What’s Right for Me?

June 2, 2023

There is a lot of talk about Donor Advised Funds (DAFs) lately. Many large foundations (and even some smaller ones too) have enjoyed having Donor Designated Funds (DDFs) for quite some time. I read with keen interest a recent report by the Canadian Association of Gift Planners (CAGP) titled “Influence, Affluence and Opportunity: Donor-advised Funds in Canada”. But many donors are questioning what the difference is between DDFs and DAFs and what is right for them.

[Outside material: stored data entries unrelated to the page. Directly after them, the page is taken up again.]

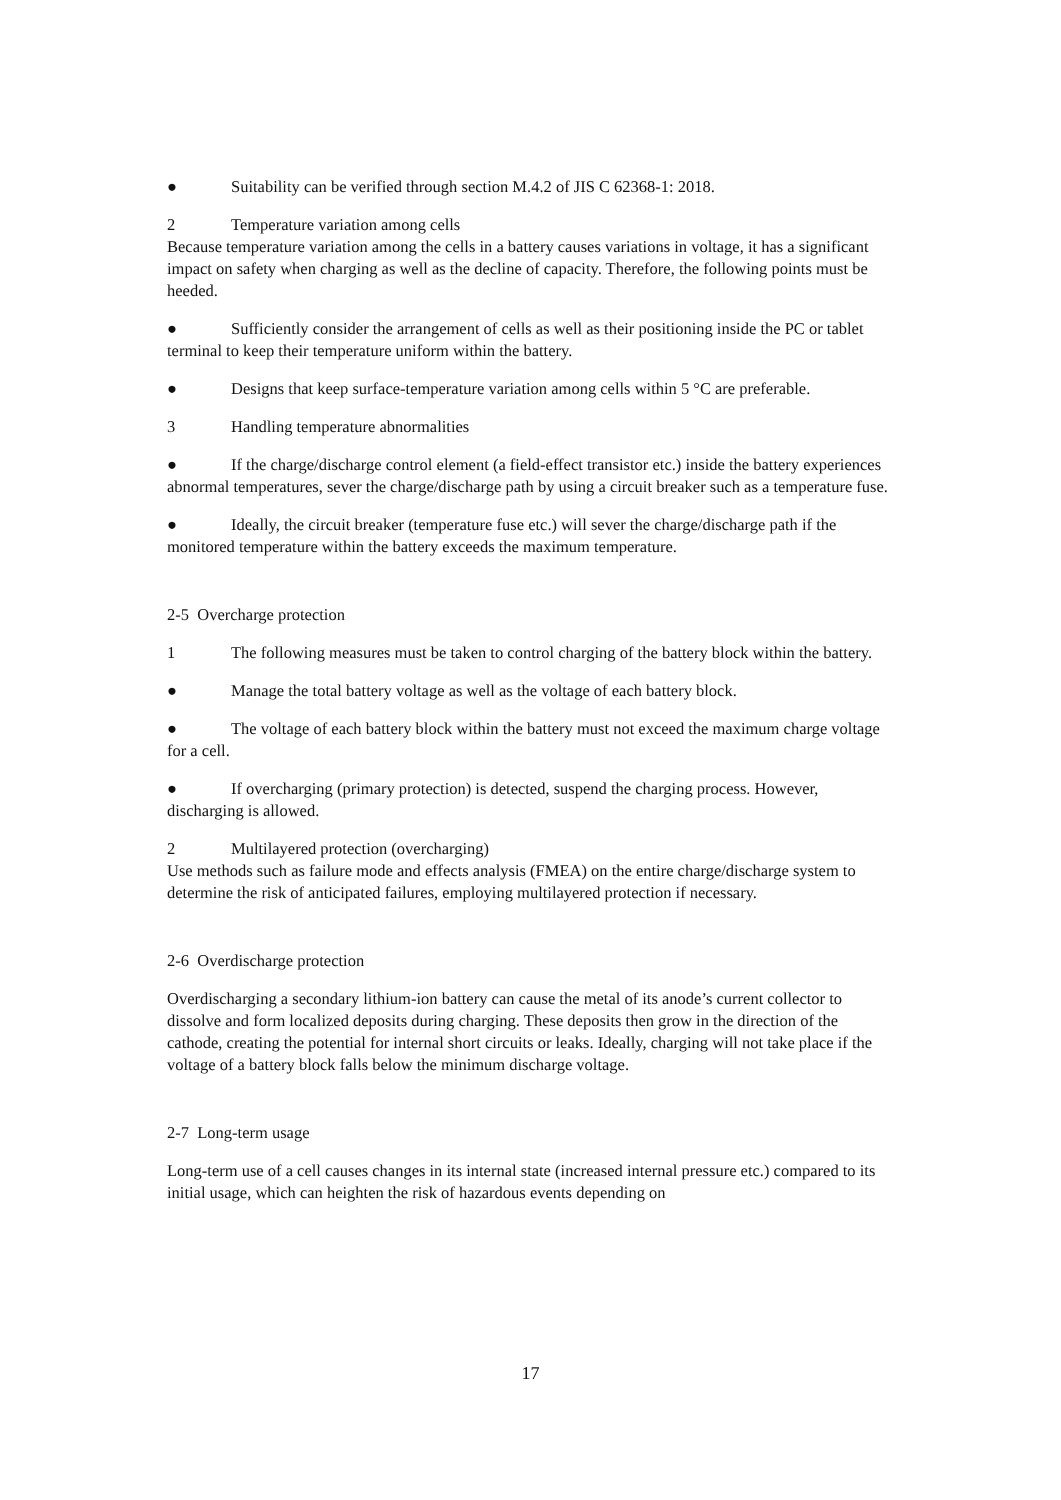● Suitability can be verified through section M.4.2 of JIS C 62368-1: 2018.
2 Temperature variation among cells
Because temperature variation among the cells in a battery causes variations in voltage, it has a significant impact on safety when charging as well as the decline of capacity. Therefore, the following points must be heeded.
● Sufficiently consider the arrangement of cells as well as their positioning inside the PC or tablet terminal to keep their temperature uniform within the battery.
● Designs that keep surface-temperature variation among cells within 5 °C are preferable.
3 Handling temperature abnormalities
● If the charge/discharge control element (a field-effect transistor etc.) inside the battery experiences abnormal temperatures, sever the charge/discharge path by using a circuit breaker such as a temperature fuse.
● Ideally, the circuit breaker (temperature fuse etc.) will sever the charge/discharge path if the monitored temperature within the battery exceeds the maximum temperature.
2-5 Overcharge protection
1 The following measures must be taken to control charging of the battery block within the battery.
● Manage the total battery voltage as well as the voltage of each battery block.
● The voltage of each battery block within the battery must not exceed the maximum charge voltage for a cell.
● If overcharging (primary protection) is detected, suspend the charging process. However, discharging is allowed.
2 Multilayered protection (overcharging)
Use methods such as failure mode and effects analysis (FMEA) on the entire charge/discharge system to determine the risk of anticipated failures, employing multilayered protection if necessary.
2-6 Overdischarge protection
Overdischarging a secondary lithium-ion battery can cause the metal of its anode’s current collector to dissolve and form localized deposits during charging. These deposits then grow in the direction of the cathode, creating the potential for internal short circuits or leaks. Ideally, charging will not take place if the voltage of a battery block falls below the minimum discharge voltage.
2-7 Long-term usage
Long-term use of a cell causes changes in its internal state (increased internal pressure etc.) compared to its initial usage, which can heighten the risk of hazardous events depending on
17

One of the first things to address is the fact that people use the terms DAFs and DDFs interchangeably. They would be wrong. In both cases, the donor identifies the causes to be supported at the establishment of the fund. But with a DDF, it’s more of a “set it and forget it” mentality.

Some Definitions

Donor Designated Funds (DDFs)

A fund where the donor has “chosen” a specific charity or group of charities to receive distributions. By starting a DDF, the donor chooses one or more charitable organizations and the charity will grant to them automatically every year. Some charities have a minimum opening balance to start a DDF.

Donor Advised Funds (DAFs)

A fund where the donor can make recommendations for distribution on a regular pre-determined basis. DAFs also have a minimum balance, usually higher than that of a DDF. DAFs offer donors the same advantages as having a Private Foundation without all the administrative hassle. Many donors use a DAF as an incubator before deciding to start their own foundation. I wrote about setting up your own endowment here.

Why Use Them?

It used to be that DAFs were unregulated and provided an opportunity for people to use them merely for tax avoidance purposes. I would contend that tax avoidance is not the prime motivator for anybody to donate. Currently, there is no disbursement quota imposed through the Income Tax Act for DAFs. However, some individual DAF foundations impose internal guidance on annual distributions. The lack of disbursement quota issue is a huge advantage of the DAF over the regular DDF (from the charity’s perspective).

Are banks/trust companies philanthropic?

Most major financial institutions and insurance companies have been staunch supporters of DAFs that they manage. Think about this situation:

Mrs. Jones loves her pet chihuahua. She believes that the local Humane Society would be a great place to ensure that chihuahuas are well taken care of and wants to set up a fund whereby the net income derived would support dogs. Her fervent hope is that there would be a $5,000 annual distribution made so the local Humane Society could continue its good work with dogs. She would need approximately $150,000 worth of capital to make this a reality. She has a great stock portfolio, thanks to her keen financial advisor and wants to withdraw $150,000 of capital and give it to the local Humane Society to manage in its endowment funds to accomplish her dream.

It is not in the financial advisor’s best interest to transfer $150,000 of Mrs. Jones’ investments away from “assets under management” to the Humane Society’s investments. “Assets under management” is the measure of compensation for financial advisors. It is much more favorable for the financial advisor to set up a DAF at their own financial institution for Mrs. Jones that will have the same net effect — approximately $5,000 going to the local Humane Society annually.

Some of the largest DAFs in North America belong to Fidelity Trust. I do not believe that anybody thinks of Fidelity Trust as particularly philanthropic. It is the equivalent of saying that VISA is the largest donor for online transactions.


Whether it is a DDF or a DAF, donor input as far as the direction of the gift is becoming more and more important. Today’s donors have less trust that the charities will apply the gifts in how the donor intends. That is a whole separate discussion for a different post. DAFs and DDFs are here to stay and it is in a charity’s best interest to fully embrace and understand these gift giving vehicles.